Expanding medical knowledge through research, enhancing patients’ well-being through medical treatment, and securing the best available treatment are universal aspirations shared by researchers, health care professionals and patients around the globe. These aspirations are recognized and protected as basic rights by various international instruments.
The Right to Health
Article 25 of the Universal Declaration of Human Rights states that “Everyone has the right to a standard of living adequate for the health and well-being of himself and of his family, including food, clothing, housing and medical care and necessary social services.” The WHO Constitution enshrines “…the highest attainable standard of health as a fundamental right of every human being.” WHO further clarifies that “the right to health includes both freedoms and entitlements. Freedoms include the right to control one’s health and body (e.g. sexual and reproductive rights) and to be free from interference (e.g. free from torture and from non-consensual medical treatment and experimentation). Entitlements include the right to a system of health protection that gives everyone an equal opportunity to enjoy the highest attainable level of health.
The Right to Science
Article 27 of the Universal Declaration of Human Rights and Article 15(b) of the International Covenant on Economic, Social and Cultural Rights recognize, among other things, the right to benefit from science and technology and the duty of member states to respect the freedom indispensable for scientific research and creative activity. The pursuit of scientific knowledge and the ability to benefit from the advancement of science and its applications are thus recognized as human rights by
The Research and Self Determination Index (RSDI)
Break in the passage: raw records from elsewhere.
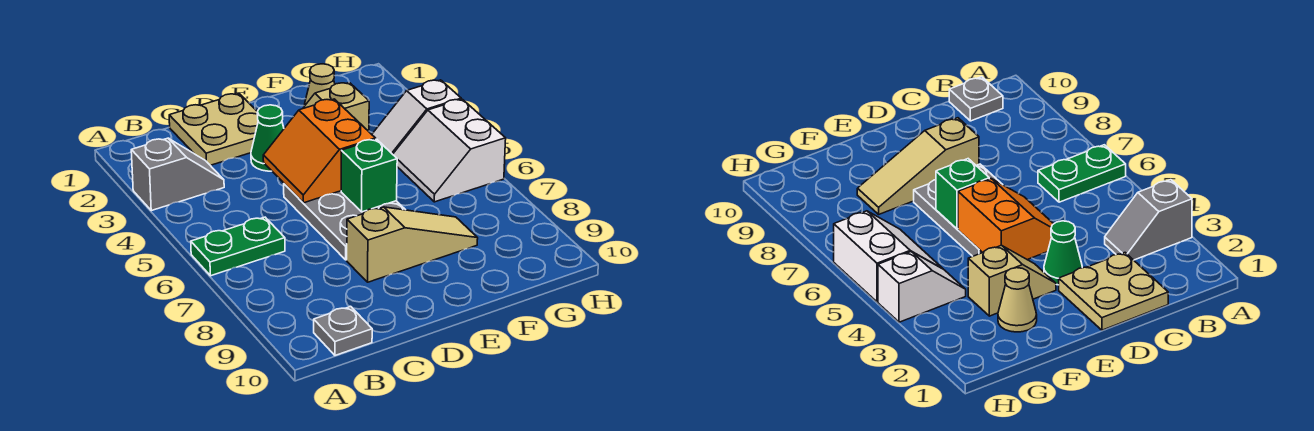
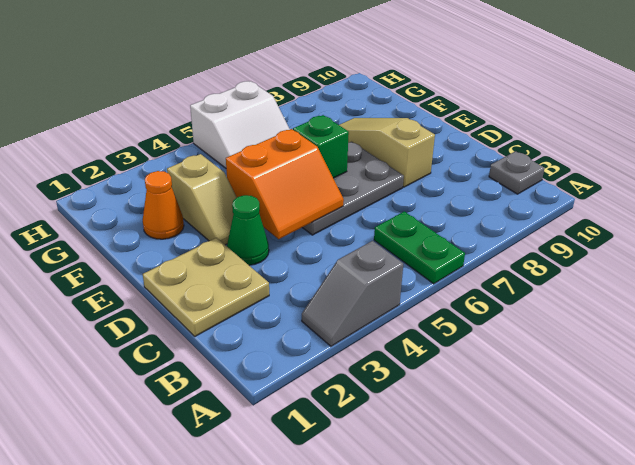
grey slope A3:B3 level 1 top A -> grey slope A3:A4 level 1 top 4
tan cone F2 level 1 -> orange cone F2 level 1
white slope G4:H4 level 1 top H -> none

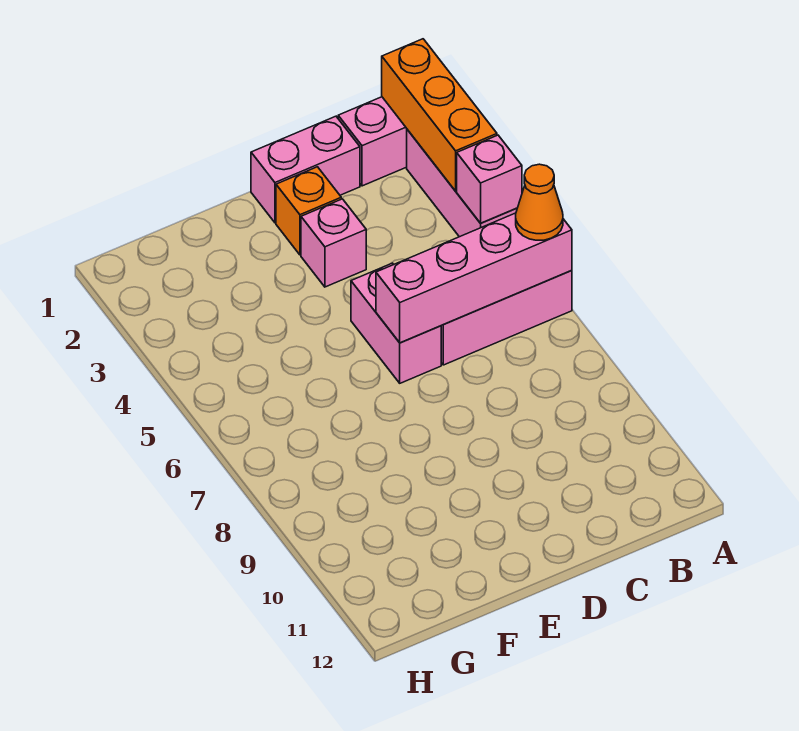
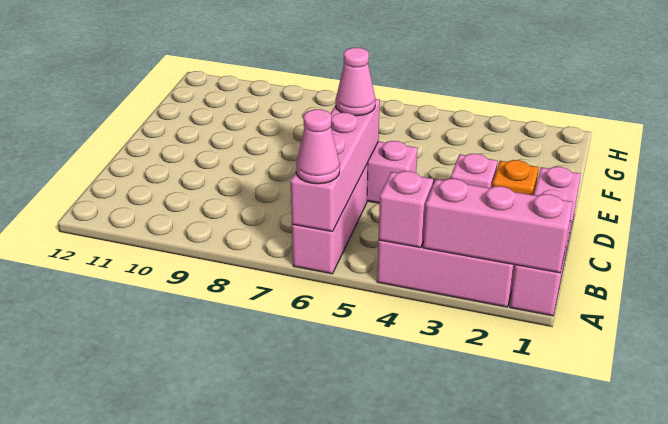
orange brick A1:A3 level 2 -> pink brick A1:A3 level 2
orange cone A6 level 3 -> pink cone A6 level 3
none -> pink cone D6 level 3

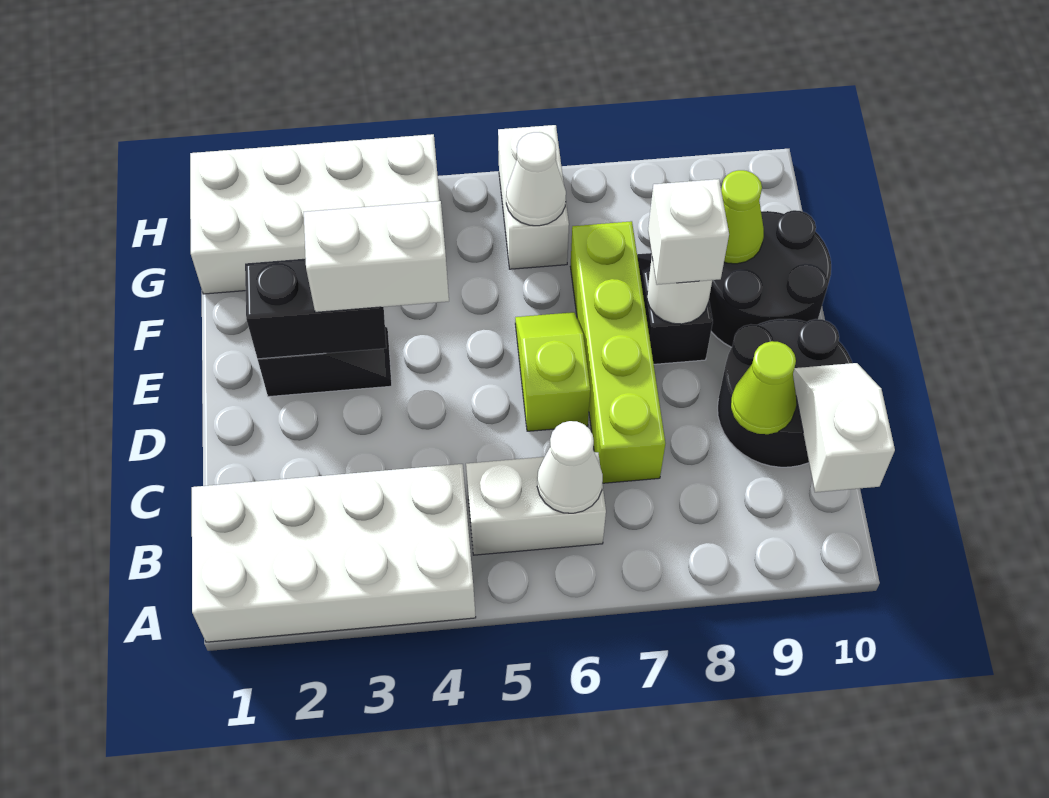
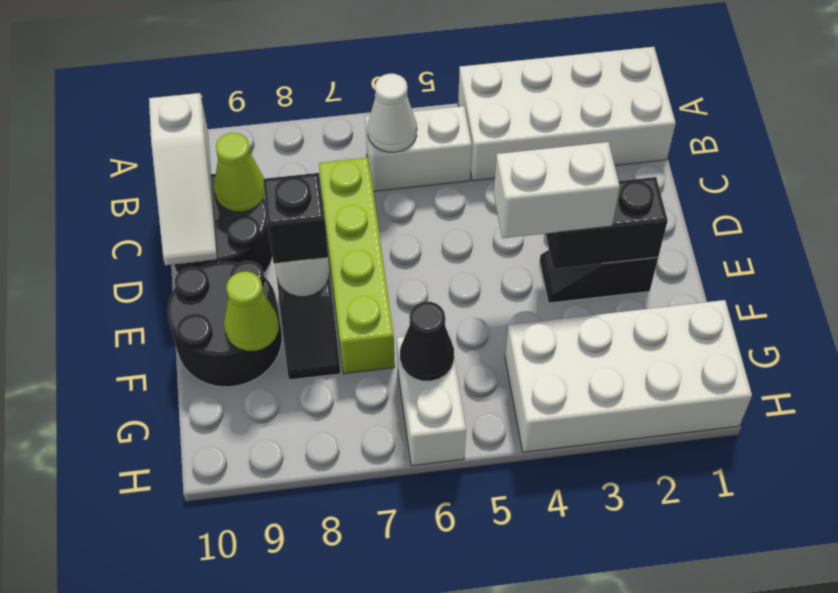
white slope B10:C10 level 2 top B -> white slope B10:D10 level 2 top B
lime slope D6:E6 level 1 top D -> none
white brick E8 level 3 -> black brick E8 level 3
white cone G6 level 2 -> black cone G6 level 2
To full realize these human rights, states must set up legal and regulatory environments to protect researchers’, health care professionals’ and patients’ freedom to research and access treatment. The Research and Self Determination Index (RSDI) is a research and policy tool for comparative assessment of the degree to which researchers, health care professionals and patients enjoy the right to health and the right science around the globe. Based on analysis of data on domestic legislation, the RSDI documents cross-national variation of legal regimes and ranks countries based on the degree to which the rights of researchers, health care professionals and patients are recognized. The RSDI allows readers to better understand the context in which science and medicine advance so that we can further expand the right to science. The intent is to raise awareness of such differences and to foster an evidence-based dialogue among policymakers, scientists, patients, and society.